*** Begin section ***

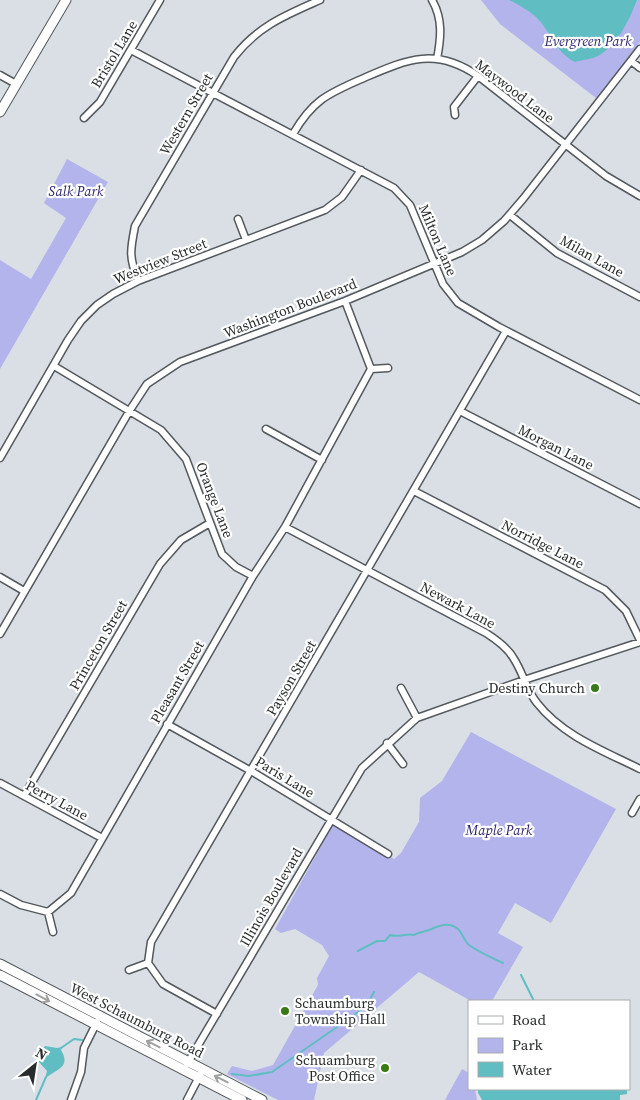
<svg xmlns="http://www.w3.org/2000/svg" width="640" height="1100" viewBox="0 0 640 1100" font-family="'Source Serif 4',serif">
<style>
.green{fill:#b3b4ec}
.water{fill:#60bec3}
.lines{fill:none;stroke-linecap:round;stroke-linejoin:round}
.stream{stroke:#60bec3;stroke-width:2}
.street-casing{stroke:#53585c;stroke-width:9}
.secondary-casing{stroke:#53585c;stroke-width:11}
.street{stroke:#fff;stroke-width:6}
.secondary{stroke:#fff;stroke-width:9}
.oneway{stroke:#9fa0a0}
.poi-dot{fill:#397916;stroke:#fff;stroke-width:2}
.labels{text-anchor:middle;stroke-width:4.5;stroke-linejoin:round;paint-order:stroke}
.park-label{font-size:14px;font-style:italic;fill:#2f266e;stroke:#fff}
.street-label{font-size:14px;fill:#292c2d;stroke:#fff}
.poi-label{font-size:14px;fill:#292c2d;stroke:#fff;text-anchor:end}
</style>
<rect width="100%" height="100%" fill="#d9dfe4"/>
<path class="green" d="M481,0H640V42L596,98L500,24Z
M67,159L108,182L0,369V260L31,279L66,218L44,203Z
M471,732L616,809L551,923L515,903L498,933L523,947L492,1001H471L419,972L324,1053L314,1100H278L227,1074L232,1066L252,1071L273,1065L318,985L317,978L329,956L322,945L295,929L281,933L275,929L334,823L394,859L401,853L419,822L420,798L442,781Z
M462,1069L469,1073V1089H475L477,1100H445Z"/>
<path class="water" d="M509,0H637C629,20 618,45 598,56C592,59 582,60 575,62C556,53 551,32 536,17C528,10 519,5 509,0Z
M45,1046L57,1048L62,1047L61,1050C72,1068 55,1069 45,1079L47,1071L39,1062L37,1056Z
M478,1089H627V1094L620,1095V1100H482L478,1093Z"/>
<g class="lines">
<path class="stream" d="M358,951L377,941H385L390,935C399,938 406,933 414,935C419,932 424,932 429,930C438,926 448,921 458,929C462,933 464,940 469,945C480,953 491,957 503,963
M521,975L534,1001
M61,1048L74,1039L82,1040
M232,1074L249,1076L272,1072L353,1016L367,1005L374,992
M36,1100L46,1077"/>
<g class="street-casing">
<path id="street" d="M432,0C443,19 441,38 437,59
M131,50L394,188L410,205L443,284L458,303L499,327L640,400
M631,61L640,68
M0,75L16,84
M455,115L454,107L478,76
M84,118L100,102L160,0
M293,134C314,98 330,93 366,77C408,59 436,47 478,76L606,176L640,196
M510,215L557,253L640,297
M238,219L246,240
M138,281C129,257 130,251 135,226L234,57C258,26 286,15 320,0
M54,366L161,430L186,459L222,554L236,567L253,576
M371,369L388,368
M460,411L640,504
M266,429L322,460
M0,458L68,340L81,321L97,305L113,294L138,281L325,210L342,197L361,170
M414,491L605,590L626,611L640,640
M285,527L486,633C497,640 508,648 514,659C523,673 527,691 537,703C563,736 604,751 640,769
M0,577L24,591
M0,634L130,410L147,384L180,362L345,301L462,252L482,240L504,221L523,199L640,49
M401,688L417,718
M167,724L251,771L388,854
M387,743L403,764
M0,783L102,838
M24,796L160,564L181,540L210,523
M632,813L640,799
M0,894L21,905L48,912
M53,932L48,912L71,893L253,576L285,527L371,369L345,301
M129,970L148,963
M217,1014L163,984L148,963L151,942L506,331
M187,1064L362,768L417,718L524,680L640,642
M71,1100L81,1072L84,1048L97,1022
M187,1100L200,1075"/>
</g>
<g class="secondary-casing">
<path id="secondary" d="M0,112L66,0
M0,964L262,1100
M0,975L242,1100"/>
</g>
<use href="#street" class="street"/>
<use href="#secondary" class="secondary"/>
</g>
<defs><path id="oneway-shaft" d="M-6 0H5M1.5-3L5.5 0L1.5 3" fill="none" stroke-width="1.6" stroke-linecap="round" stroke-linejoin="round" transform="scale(1.25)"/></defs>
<g class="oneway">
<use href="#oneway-shaft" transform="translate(43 998) rotate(28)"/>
<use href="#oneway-shaft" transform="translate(153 1044) rotate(-153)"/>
<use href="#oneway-shaft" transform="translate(221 1079) rotate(-153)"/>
</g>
<g class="poi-dot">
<circle cx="595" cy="688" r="5"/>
<circle cx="285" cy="1011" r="5"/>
<circle cx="385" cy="1068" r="5"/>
</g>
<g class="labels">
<g class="park-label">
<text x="588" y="46">Evergreen Park</text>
<text x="76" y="196">Salk Park</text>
<text x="499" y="835">Maple Park</text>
</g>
<g class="street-label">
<text transform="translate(114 54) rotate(-59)" y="5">Bristol Lane</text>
<text transform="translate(515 91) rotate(37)" y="5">Maywood Lane</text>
<text transform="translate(186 114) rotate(-60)" y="5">Western Street</text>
<text transform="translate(438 240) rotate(67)" y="5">Milton Lane</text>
<text transform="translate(592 256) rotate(29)" y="5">Milan Lane</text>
<text transform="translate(160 261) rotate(-22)" y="5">Westview Street</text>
<text transform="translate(290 308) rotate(-21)" y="5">Washington Boulevard</text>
<text transform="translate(556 447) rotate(27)" y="5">Morgan Lane</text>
<text transform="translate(215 500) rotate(69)" y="5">Orange Lane</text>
<text transform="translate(543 544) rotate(27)" y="5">Norridge Lane</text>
<text transform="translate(458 605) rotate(28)" y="5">Newark Lane</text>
<text transform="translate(98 645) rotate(-60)" y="5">Princeton Street</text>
<text transform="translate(291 678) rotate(-60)" y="5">Payson Street</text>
<text transform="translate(177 682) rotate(-60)" y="5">Pleasant Street</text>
<text transform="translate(285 777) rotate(31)" y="5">Paris Lane</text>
<text transform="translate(57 800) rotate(28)" y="5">Perry Lane</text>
<text transform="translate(271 897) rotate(-60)" y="5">Illinois Boulevard</text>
<text transform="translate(137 1020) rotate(27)" y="5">West Schaumburg Road</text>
</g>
<g class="poi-label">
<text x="585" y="693">Destiny Church</text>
<text x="295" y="1008" text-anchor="start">Schaumburg<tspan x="295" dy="16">Township Hall</tspan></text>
<text x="375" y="1065">Schuamburg<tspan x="375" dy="16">Post Office</tspan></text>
</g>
</g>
<rect x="468" y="1000" width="162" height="90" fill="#ffffff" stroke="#a9abab"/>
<rect x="478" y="1016" width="25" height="8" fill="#ffffff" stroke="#a9abab"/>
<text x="512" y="1025" font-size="15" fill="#292c2d">Road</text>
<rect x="478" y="1038" width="25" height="15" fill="#b3b4ec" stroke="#a9abab"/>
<text x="512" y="1050" font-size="15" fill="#292c2d">Park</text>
<rect x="478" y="1062" width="25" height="15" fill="#60bec3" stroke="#a9abab"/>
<text x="512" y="1075" font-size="15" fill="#292c2d">Water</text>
<g transform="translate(35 1065) rotate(30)" stroke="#ffffff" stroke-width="4" paint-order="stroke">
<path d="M0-4L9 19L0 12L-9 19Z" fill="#292c2d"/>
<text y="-8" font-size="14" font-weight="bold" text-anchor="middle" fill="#292c2d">N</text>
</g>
</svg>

*** End section ***

- **What this task involves**
Among the records, find each line where the word "lines" occurs, and copy it.

- **Response below**
.lines{fill:none;stroke-linecap:round;stroke-linejoin:round}
<g class="lines">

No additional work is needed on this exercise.